The problem I’m having with a Regex for this is keeping it from grabbing both objects in a single, giant sweep as it matches everything from the first line to the last line. I know *? will match what comes before as soon as possible, but I’m not clear on how that can be applied to an entire grouping since I obviously want to match the 1st “” as soon as it appears so I wind up with 2 objects in my MatchCollection.

For those who might run into a similar situation :slight_smile:

I’ll ask the same question I asked before - why are you running Regular expressions against this instead of parsing it as an XML string?

There’s no guarantee of the data being returned staying in the same format. As this is beyond our control, it makes more sense to code using a Regex which can handle any kind of formatting they might use in the future.

No it does not. When the question is “How do I parse XML?” the answer is never with RegEx.

You do know that it is literally (and I mean, literally) impossible to parse XML properly with regular expressions?

In fact, XML it’s no more than a structured plain text. It’s not elegant to use regular expression over XML, but not impossible. I never had troubles to parse XML using regular expressions.

Chomsky hierarchies. blah blah. type 3 grammars. yada yada. infinite recursion. wah wah.

This is a good regex resource: http://www.regular-expressions.info/

There are also a few good books on regular expressions too.

You should never really use regular expressions to parse any kind of XML-style language. It’s just a really bad idea. Possible to do, but a really bad idea. Regular expressions are not capable of parsing regular grammars, of which, XML is included in that set.

Anybody that purports to parse any (X)ML-like regular grammar using a regular expression** is deluding themselves. They are parsing only a small subset of the grammar. You can do it in a pinch, but why bother constructing a brittle solution when so many more better solutions are available for free and readily available?

I would recommend any of the jquery-like libraries for .NET that offer the very powerful CSS selectors ability for pulling out the data you need. Heck, use LINQ if you need to, but don’t use regex. You can NuGet the SharpKit or any one of a half-dozen jquery and jquery-like packages or even dedicated CSS selectors packages available that will solve your problem inside of 2 minutes. There is of course the venerable Fizzler and HTMLAgility that are awesome solutions and are what I use on my own projects. http://code.google.com/p/fizzler/ SharpQuery and SgmlReader are also good in combination together and probably more lightweight for use in Unity. http://code.google.com/p/sharp-query/

Note the “properly” clause. fholm speaks the truth.

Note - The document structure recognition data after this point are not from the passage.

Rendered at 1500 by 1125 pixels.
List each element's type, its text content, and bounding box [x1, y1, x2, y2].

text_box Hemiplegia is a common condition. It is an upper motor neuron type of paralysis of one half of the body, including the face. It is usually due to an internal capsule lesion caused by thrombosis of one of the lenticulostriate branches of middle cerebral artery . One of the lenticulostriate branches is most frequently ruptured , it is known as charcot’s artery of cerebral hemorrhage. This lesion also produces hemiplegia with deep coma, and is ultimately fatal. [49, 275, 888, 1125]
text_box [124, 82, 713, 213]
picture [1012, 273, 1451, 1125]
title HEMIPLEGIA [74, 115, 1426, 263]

Search SO for more concrete proof of these arguments.

In other words; Just… just don’t.

** unless they have a computer equipped with infinite memory, in which case, all bets are off.

This throws up a red flag for me. Are you saying you can’t guarantee that you will always get XML? You can design around that, so that you can substitute an XML parser for a json parser (or some other format they choose), and still keep the request and end data structure intact. And it would be far simpler to support the formats you know rather than trying to build something that could parse any known format they could change to(this strikes me as inordinately difficult to protect against something that may or may not happen), because regardless you are going to have to recode the parsing aspects it if they give you a new format. I can’t see how using Regex would improve the situation should they change formats.

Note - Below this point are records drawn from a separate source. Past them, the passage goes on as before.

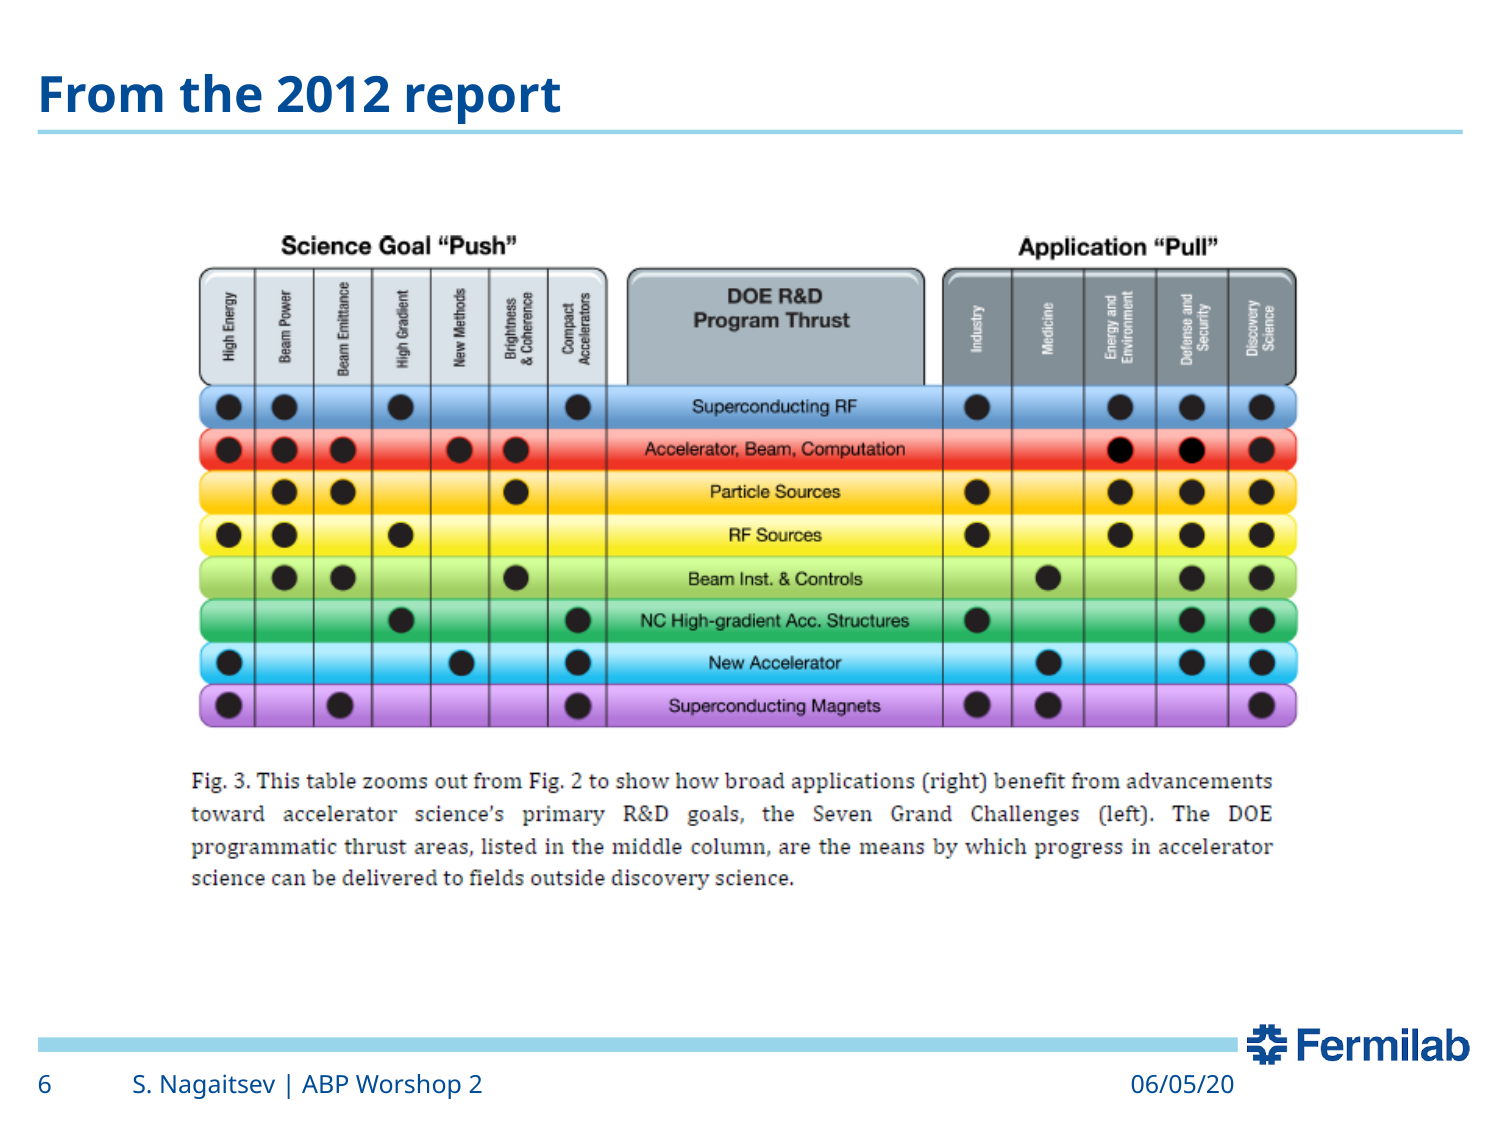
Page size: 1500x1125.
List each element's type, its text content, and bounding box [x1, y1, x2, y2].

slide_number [1058, 1068, 1235, 1109]
title From the 2012 report [37, 17, 1463, 123]
slide_number 6 [37, 1068, 111, 1109]
footer S. Nagaitsev | ABP Worshop 2 [132, 1068, 1014, 1109]
picture [0, 0, 1500, 1125]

Not true … you may want to do so for performance reasons.

If you know the rules of your input and those rules are more constraining than pure XML then you can be much more efficient. Particular when you only need a subset of the information contained in an XML document.

Rather topical for me at the moment as the major bottleneck in a messaging solution I did some remediation work on was the XML parsing.

EDIT: I’m not saying this is applicable in this scenario, and probably never crops up in Games Development.

True, but you won’t be parsing a regular grammar, XML or otherwise, except in a specifically defined case for a non-generic scenario. Which is then not XML or a regular grammar. You’re not parsing XML. You’re parsing something that looks like XML.

Quite so, but then you’re not parsing XML. You’re parsing something that looks like XML.

Quite so, but then you’re not parsing XML. You’re parsing something that looks like XML.

Its rather common to (for example) have a grammar defined by an XML schema (or even a document, agreement over water cooler, whatever). In fact without some kind of restriction its quite difficult to find a use for XML.

Also isnt their an equivalent regex for any regular grammar…

EDIT: Sorry being a bit cheeky, I think the issue is that XML is not regular, however some subset of XML as defined by some schema (in whatever flavour you prefer) may be.